FORZA DRAGHI, AZIONA ‘STO BAZOOKA – IL CAPO ITALIANO DELLA BCE: “I TEDESCHI DEVONO CAPIRE, LA BCE HA UN MANDATO EUROPEO CHE È LA STABILITÀ DEI PREZZI, SERVONO MISURE STRAORDINARIE”
Articolo di Giovanni di Lorenzo per “Die Zeit” pubblicato da “la Repubblica”
premio biagio agnes giovanni di lorenzo
Montezemolo, che ha frequentato la sua stessa scuola, la descrive come un alunno serio e diligente: Mario, il primo della classe...
«Esagera. Non mi sono mai considerato il migliore, niente affatto. Andavo a scuola perché mi ci mandavano ».
Forse però era più responsabile degli altri, visto che ha perso il padre a 15 anni e, poco dopo, anche la madre. Improvvisamente si è ritrovato a essere un giovanissimo capofamiglia.
«Ricordo che a sedici anni, dopo una vacanza al mare con un amico, lui tornò a casa e poteva fare quello che voleva, io invece trovai ad aspettarmi un cumulo di corrispondenza da sbrigare e di bollette da pagare. Ma i giovani non pensano a quello che gli succede e a come reagirvi. Reagiscono e basta. È molto importante, salva dalla depressione anche in situazioni difficili».
padoan, ministro dell'economia (d), con il presidente della bce mario draghi
Magari capiscono anche in fretta qual è il sistema per sopravvivere, ad esempio il lavoro.
«I nostri genitori ci hanno insegnato la religione del lavoro. Mio padre diceva sempre: il lavoro è la cosa più importante nella vita di un uomo».
Chi la conosce bene sostiene che gli anni più formativi della sua vita siano stati quelli trascorsi negli Usa, a partire dal 1971.
«Prima mi ha chiesto se c’è stato un momento in cui ho capito il senso del lavoro. Bene, in America ho imparato cosa significa lavorare sodo e come si deve lavorare».
Aveva nostalgia dell’Italia, all’epoca?
«Un po’ sì. Ma negli anni Settanta in Italia non si viveva bene, erano i tempi del terrorismo, dell’inflazione al 20 per cento».
L’inflazione non ha divorato il patrimonio ereditato da suo padre?

* _Compito richiesto_
Nell'intervista a Mario Draghi, per quale motivo negli anni Settanta in Italia non si viveva bene? Rispondi in una-tre frasi. Le righe costituiscono un materiale a sé, distinto dall'intervista.

* _Dati forniti_
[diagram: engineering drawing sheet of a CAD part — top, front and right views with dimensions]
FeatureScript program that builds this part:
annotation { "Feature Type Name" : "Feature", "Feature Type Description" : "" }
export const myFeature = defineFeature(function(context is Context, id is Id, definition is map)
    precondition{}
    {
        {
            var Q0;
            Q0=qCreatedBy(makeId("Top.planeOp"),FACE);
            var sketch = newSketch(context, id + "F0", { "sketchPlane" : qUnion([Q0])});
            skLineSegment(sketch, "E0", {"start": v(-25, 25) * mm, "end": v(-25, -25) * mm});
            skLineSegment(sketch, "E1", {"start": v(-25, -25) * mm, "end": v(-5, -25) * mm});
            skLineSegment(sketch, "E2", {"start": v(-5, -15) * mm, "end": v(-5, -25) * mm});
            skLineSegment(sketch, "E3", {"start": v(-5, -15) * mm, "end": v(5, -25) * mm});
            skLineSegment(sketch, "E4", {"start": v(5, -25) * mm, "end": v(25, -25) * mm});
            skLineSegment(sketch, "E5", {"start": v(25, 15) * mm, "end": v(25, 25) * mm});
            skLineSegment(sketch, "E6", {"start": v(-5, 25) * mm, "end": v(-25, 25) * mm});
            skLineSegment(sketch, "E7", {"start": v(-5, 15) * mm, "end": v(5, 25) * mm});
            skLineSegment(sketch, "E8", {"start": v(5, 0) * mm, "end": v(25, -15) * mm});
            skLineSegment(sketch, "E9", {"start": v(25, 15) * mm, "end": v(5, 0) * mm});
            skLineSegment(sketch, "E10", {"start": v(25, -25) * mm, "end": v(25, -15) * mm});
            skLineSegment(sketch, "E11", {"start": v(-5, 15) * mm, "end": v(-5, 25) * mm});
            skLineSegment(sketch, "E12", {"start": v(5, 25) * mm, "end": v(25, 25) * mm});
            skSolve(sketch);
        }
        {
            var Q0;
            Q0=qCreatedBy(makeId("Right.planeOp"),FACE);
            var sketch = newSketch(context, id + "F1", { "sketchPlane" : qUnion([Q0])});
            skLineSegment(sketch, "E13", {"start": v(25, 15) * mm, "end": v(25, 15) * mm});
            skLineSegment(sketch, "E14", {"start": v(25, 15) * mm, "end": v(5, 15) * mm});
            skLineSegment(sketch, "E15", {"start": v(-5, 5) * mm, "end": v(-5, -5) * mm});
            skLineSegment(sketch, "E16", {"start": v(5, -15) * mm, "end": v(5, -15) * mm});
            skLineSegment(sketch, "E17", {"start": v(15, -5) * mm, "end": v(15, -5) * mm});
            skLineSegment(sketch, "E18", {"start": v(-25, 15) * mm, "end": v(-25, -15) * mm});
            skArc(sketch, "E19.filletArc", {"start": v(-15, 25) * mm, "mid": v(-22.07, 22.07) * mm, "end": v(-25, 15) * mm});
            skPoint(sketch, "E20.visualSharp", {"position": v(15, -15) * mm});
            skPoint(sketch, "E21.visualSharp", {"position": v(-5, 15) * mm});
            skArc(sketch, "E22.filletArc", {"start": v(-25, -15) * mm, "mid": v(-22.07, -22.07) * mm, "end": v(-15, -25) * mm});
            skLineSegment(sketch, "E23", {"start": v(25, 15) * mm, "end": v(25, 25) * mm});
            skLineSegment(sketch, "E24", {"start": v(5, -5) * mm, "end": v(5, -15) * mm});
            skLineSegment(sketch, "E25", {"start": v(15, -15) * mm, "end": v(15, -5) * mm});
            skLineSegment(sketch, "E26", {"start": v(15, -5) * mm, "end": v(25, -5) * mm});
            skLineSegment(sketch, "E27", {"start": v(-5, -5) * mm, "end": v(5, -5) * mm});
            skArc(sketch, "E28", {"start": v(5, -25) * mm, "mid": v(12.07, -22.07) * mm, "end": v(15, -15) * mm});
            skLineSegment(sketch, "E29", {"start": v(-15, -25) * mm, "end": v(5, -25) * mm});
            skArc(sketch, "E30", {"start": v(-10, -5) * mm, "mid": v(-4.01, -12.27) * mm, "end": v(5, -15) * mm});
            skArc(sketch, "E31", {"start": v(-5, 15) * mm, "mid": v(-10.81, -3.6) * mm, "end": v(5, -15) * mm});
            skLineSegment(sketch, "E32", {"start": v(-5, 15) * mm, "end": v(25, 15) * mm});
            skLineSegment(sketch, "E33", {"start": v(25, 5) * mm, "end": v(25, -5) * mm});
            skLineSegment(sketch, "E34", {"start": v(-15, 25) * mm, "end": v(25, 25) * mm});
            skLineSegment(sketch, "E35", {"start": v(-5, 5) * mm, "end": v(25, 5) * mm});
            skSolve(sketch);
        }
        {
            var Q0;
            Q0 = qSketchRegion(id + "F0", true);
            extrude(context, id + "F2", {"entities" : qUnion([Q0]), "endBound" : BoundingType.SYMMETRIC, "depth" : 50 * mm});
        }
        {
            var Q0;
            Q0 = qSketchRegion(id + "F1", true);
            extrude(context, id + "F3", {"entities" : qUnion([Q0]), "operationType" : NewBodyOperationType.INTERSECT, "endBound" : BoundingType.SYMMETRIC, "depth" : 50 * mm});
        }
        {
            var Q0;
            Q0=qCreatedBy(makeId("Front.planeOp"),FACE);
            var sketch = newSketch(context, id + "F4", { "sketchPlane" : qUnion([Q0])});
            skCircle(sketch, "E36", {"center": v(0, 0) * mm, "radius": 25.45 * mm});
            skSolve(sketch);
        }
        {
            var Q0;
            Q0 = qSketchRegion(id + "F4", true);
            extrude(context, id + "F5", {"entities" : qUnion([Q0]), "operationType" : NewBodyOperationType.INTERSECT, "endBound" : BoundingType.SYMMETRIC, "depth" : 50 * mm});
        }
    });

* _Risposta all'esercizio_
In Italia non si viveva bene perché erano gli anni del terrorismo. Inoltre l'inflazione era al 20 per cento.